WORK TO COMPLETE | Gather every line from the entries below that includes "норматив".

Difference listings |
*** Begin section ***

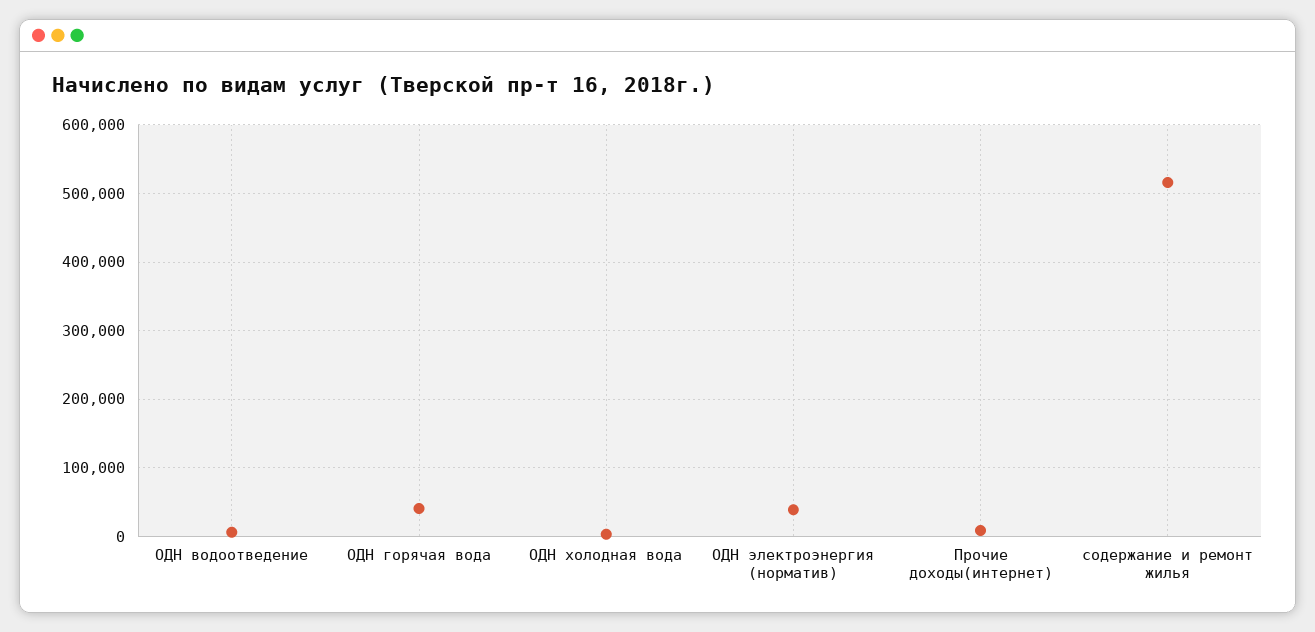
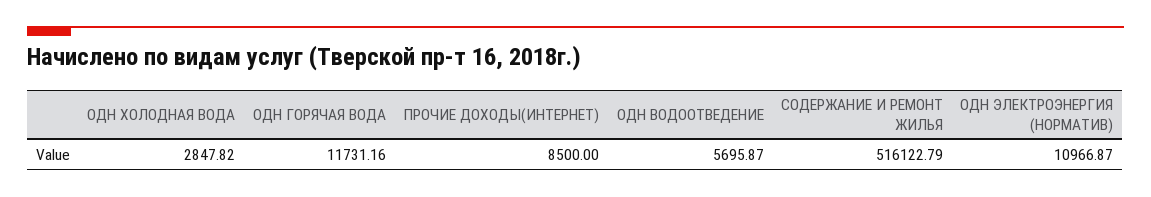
  {
    "ОДН водоотведение": 5695.87,
-   "ОДН горячая вода": 40000,
+   "ОДН горячая вода": 11731.16,
    "ОДН холодная вода": 2847.82,
-   "ОДН электроэнергия (норматив)": 40000,
+   "ОДН электроэнергия (норматив)": 10966.87,
    "Прочие доходы(интернет)": 8500,
    "содержание и ремонт жилья": 516122.79
  }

*** End section ***

EXERCISE SOLUTION |
-   "ОДН электроэнергия (норматив)": 40000,
+   "ОДН электроэнергия (норматив)": 10966.87,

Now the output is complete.